The Champions League is Europe’s premier club competition and is broadcast in over 100 countries worldwide, but would a youth version of it, on a much smaller scale, be able to generate any fervour and replicate its success?
That is what the founders of the NextGen series attempted to find out, with the inaugural competition for under-19 players taking place this season, with illustrious names such as Barcelona, Inter Milan and Ajax competing.
Arsenal were one of several sides who were tipped to be included, but decided to decline for this season to assess the merits or otherwise of the competition with a view to participating next campaign.
When scrutinised further, the competition provides both potential positives and negatives for the players that could compete in it and for the club as a whole.
One major draw of the competition is that even though not all of the fixtures may be played at the respective side’s first-team stadium, the opportunity to travel to different countries and play against sides with different styles would be of huge benefit to those who partake in it and would help to ensure that the players get used to travelling as a team in what will serve as useful preparation should they eventually make the break-through at the club.

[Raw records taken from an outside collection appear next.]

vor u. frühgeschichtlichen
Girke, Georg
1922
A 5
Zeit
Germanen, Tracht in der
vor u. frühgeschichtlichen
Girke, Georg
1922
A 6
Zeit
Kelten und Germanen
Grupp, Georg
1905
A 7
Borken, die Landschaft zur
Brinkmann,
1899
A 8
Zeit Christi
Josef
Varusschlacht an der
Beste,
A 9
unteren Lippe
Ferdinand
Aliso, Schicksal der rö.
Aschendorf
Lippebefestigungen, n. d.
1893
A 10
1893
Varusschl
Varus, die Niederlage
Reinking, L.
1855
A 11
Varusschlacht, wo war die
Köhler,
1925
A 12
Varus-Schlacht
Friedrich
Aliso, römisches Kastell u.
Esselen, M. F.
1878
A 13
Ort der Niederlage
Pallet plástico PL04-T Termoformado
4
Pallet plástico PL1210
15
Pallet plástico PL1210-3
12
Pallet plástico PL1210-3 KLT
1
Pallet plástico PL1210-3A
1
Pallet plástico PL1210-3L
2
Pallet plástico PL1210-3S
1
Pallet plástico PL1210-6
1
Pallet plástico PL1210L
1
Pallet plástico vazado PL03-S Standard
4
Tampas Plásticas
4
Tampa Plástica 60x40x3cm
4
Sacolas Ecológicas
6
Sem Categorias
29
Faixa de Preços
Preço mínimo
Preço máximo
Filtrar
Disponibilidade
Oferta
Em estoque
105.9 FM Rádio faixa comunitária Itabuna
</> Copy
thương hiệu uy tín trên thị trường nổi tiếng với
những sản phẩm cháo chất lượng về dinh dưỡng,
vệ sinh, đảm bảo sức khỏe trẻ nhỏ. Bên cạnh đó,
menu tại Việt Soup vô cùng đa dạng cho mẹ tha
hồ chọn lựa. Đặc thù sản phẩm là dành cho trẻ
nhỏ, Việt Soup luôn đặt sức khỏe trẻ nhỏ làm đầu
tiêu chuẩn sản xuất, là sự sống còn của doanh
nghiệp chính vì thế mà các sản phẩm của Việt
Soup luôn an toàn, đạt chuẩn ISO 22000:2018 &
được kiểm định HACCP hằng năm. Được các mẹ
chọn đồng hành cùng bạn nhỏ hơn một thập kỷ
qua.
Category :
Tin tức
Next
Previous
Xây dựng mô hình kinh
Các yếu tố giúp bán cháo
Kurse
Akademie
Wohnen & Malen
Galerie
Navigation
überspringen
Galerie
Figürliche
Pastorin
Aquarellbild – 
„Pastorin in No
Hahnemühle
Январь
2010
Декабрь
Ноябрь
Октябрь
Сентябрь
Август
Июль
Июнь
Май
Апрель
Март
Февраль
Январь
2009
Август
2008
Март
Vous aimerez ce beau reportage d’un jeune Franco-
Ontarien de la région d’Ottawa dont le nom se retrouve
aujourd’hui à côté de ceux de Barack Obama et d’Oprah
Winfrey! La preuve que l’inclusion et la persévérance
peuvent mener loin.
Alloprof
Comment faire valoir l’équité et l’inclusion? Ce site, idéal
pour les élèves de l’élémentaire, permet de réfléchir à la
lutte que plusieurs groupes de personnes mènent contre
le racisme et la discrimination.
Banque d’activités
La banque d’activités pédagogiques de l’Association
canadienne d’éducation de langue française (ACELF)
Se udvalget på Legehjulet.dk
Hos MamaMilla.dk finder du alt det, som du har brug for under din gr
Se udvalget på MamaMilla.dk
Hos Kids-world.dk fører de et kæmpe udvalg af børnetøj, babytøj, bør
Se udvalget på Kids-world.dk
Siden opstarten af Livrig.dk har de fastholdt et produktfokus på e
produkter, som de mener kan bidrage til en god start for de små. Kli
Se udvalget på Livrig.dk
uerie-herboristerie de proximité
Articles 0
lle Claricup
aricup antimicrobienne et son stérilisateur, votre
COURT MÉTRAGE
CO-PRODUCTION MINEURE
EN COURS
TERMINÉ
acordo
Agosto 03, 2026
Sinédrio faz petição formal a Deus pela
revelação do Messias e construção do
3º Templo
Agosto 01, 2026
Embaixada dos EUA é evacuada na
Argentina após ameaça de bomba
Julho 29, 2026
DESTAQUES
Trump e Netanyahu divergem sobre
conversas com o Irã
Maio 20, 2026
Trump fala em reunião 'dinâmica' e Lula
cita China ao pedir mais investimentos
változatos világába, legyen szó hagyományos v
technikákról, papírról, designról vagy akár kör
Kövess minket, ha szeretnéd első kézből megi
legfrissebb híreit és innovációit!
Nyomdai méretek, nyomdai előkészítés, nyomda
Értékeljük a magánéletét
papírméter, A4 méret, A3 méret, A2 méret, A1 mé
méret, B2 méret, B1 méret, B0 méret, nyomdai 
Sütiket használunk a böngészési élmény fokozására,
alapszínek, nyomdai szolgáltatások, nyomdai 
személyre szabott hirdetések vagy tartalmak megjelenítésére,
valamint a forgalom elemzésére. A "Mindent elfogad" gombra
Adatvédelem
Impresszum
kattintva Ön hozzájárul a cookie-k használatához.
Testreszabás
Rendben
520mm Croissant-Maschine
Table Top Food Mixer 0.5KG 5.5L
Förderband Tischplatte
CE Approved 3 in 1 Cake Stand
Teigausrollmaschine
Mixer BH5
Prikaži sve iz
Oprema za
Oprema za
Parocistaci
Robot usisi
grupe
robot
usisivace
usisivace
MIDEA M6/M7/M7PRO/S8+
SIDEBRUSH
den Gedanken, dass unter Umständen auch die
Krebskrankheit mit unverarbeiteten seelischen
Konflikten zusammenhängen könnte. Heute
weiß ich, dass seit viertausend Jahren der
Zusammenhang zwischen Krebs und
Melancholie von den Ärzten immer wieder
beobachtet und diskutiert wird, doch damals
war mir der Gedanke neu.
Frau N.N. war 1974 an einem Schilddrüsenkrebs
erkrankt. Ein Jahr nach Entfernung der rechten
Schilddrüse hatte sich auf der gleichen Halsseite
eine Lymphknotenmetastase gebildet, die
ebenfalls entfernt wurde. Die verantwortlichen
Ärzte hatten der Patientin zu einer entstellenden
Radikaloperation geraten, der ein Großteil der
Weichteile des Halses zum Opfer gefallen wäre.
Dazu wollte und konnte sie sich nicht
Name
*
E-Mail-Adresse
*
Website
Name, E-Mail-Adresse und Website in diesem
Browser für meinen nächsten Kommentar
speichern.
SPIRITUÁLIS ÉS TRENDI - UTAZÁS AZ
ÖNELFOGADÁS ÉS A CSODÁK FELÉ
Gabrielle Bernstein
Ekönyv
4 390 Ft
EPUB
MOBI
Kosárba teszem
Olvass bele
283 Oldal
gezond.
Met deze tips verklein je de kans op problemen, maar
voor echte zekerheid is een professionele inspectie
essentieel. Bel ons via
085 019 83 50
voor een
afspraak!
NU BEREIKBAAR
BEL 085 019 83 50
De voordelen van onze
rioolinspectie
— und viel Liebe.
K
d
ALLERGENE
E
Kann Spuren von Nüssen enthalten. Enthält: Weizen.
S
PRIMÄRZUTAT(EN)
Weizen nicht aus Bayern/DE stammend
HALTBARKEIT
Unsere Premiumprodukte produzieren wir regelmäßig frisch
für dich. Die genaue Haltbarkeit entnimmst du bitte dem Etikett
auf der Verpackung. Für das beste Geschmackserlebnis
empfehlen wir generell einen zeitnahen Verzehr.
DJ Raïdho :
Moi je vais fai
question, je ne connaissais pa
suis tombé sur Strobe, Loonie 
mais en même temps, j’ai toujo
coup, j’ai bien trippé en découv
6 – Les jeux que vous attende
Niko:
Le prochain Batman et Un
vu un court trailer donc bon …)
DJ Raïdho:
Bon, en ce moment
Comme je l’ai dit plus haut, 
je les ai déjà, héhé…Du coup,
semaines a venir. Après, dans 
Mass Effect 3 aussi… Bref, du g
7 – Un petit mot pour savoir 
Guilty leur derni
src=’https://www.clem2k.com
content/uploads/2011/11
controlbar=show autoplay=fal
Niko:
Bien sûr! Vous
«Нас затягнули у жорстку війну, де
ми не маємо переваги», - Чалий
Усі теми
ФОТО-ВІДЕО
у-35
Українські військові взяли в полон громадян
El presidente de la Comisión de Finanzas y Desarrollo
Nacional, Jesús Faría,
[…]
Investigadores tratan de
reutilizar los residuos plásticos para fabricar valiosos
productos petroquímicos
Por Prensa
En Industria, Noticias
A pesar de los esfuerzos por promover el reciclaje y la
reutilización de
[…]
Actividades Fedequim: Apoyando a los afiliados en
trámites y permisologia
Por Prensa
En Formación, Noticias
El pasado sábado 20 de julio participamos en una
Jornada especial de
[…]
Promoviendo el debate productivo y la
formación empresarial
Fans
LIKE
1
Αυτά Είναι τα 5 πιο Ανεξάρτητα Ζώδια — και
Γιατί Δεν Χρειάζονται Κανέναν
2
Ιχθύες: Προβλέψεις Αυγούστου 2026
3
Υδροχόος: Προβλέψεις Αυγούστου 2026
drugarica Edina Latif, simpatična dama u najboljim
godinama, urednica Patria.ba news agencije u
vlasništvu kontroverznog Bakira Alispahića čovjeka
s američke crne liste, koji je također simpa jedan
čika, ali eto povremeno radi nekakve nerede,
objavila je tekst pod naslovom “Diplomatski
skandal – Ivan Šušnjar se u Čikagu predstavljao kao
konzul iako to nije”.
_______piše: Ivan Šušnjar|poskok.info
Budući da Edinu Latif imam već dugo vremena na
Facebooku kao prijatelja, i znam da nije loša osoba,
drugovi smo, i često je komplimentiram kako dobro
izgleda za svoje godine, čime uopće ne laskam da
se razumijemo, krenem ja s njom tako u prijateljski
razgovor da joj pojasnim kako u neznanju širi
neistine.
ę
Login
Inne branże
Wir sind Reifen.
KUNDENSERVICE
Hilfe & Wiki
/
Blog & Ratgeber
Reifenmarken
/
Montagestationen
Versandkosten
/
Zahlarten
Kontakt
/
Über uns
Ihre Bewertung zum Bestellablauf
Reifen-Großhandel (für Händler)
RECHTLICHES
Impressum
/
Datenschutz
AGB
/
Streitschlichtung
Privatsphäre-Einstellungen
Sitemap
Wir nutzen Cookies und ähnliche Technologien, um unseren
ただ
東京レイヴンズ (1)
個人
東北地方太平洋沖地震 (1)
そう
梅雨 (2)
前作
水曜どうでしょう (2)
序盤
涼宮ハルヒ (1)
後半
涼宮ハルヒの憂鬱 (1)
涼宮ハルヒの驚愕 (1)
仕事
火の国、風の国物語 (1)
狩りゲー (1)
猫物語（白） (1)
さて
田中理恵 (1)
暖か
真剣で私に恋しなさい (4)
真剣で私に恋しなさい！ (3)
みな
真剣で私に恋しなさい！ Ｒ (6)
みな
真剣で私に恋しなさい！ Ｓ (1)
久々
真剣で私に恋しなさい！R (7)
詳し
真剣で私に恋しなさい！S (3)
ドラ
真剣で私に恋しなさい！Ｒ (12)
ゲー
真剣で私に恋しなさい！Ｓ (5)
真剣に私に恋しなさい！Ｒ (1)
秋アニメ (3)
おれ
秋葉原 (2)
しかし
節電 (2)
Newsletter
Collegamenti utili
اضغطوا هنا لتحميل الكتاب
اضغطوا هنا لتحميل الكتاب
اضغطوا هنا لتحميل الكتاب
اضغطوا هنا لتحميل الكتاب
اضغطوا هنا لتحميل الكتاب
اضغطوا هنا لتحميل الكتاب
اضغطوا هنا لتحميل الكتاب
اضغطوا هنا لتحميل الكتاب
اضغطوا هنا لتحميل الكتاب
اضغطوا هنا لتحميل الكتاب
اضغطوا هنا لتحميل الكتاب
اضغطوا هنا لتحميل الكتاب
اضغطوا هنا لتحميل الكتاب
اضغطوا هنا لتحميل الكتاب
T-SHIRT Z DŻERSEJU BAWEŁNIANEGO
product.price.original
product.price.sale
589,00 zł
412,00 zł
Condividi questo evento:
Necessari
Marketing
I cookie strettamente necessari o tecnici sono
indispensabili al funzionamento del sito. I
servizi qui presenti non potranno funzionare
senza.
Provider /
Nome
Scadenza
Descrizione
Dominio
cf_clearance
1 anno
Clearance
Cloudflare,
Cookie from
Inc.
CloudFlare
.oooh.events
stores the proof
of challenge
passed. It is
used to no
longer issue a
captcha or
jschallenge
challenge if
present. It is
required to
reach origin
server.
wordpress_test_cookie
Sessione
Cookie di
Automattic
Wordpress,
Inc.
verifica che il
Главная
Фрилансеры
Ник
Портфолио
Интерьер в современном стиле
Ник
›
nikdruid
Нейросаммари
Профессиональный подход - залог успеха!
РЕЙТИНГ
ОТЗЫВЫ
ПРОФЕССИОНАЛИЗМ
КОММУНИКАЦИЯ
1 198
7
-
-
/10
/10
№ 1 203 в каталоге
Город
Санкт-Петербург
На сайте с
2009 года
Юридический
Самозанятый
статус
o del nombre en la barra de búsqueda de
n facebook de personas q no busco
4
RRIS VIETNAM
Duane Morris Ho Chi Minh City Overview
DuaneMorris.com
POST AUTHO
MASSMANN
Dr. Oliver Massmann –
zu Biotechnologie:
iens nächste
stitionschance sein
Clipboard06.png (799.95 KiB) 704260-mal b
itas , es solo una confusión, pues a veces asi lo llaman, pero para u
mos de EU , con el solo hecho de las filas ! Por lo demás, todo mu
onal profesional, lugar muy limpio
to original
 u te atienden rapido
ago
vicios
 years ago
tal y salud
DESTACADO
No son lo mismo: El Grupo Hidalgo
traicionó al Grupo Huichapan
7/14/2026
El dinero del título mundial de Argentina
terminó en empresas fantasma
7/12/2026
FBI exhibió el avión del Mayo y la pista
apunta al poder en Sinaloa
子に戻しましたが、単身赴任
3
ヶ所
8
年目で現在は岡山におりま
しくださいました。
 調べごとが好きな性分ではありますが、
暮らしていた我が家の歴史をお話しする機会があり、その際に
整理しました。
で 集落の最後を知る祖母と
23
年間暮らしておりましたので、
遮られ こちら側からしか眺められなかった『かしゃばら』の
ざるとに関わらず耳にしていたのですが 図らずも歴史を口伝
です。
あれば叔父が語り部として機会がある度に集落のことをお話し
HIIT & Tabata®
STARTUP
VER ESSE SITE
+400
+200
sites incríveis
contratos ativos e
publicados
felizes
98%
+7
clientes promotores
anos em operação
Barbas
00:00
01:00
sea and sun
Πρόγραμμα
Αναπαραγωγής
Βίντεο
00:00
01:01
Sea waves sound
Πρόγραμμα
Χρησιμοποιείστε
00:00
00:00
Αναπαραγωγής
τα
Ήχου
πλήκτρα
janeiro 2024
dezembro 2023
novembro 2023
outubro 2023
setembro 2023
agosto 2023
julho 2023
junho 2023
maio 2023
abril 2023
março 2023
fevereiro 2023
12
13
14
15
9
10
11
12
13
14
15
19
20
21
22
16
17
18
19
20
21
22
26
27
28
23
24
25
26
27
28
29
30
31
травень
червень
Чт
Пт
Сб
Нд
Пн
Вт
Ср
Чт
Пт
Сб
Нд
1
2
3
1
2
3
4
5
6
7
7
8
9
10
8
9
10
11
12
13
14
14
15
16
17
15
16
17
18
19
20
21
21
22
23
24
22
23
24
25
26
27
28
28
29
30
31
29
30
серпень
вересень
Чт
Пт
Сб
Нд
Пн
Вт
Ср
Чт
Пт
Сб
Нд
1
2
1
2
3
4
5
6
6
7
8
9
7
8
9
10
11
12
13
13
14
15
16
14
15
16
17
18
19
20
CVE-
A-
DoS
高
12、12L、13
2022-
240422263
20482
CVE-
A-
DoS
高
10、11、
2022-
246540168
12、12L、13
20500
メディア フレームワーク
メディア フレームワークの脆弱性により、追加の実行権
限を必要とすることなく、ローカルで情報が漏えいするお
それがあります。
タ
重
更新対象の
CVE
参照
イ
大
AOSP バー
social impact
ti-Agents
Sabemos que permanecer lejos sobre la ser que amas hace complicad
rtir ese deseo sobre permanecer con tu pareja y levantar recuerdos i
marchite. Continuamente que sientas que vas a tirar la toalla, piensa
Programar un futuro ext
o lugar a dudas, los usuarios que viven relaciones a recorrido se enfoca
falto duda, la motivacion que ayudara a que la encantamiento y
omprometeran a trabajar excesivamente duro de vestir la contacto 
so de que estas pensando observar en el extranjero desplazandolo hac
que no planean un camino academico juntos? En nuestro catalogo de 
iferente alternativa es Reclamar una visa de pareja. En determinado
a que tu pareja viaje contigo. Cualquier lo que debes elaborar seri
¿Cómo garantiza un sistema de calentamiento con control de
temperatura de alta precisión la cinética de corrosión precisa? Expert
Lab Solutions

In addition, if Arsenal were to participate, and if the games were to be played at Emirates Stadium, then it would be of double benefit as the players involved would be provided with an incentive as the opportunity to play there on a regular basis starts to edge closer, whilst fans would also be able to see the promising youngsters in action (something which will also occur when Arsenal under-18s face their Chelsea counterparts in a friendly after the Stoke game a week on Sunday).
Participation would not have exclusively positive consequences, however. The competition is currently open to under-19 players, meaning that, although they would still compete in them, the club’s Reserve and Academy League campaigns would be somewhat undermined and the already lengthy injury list of youngsters would likely increase.
Given that Arsenal’s Reserve side is effectively, give or take a couple of players, an under-19 side anyway, their increased schedule of 22 matches would be extended even further, and, although the intensity of the Reserve League has increased in recent years now that the Gunners play teams from both the North and South regions, several sides have decided to pull out of second-string football altogether and focus on youth development instead.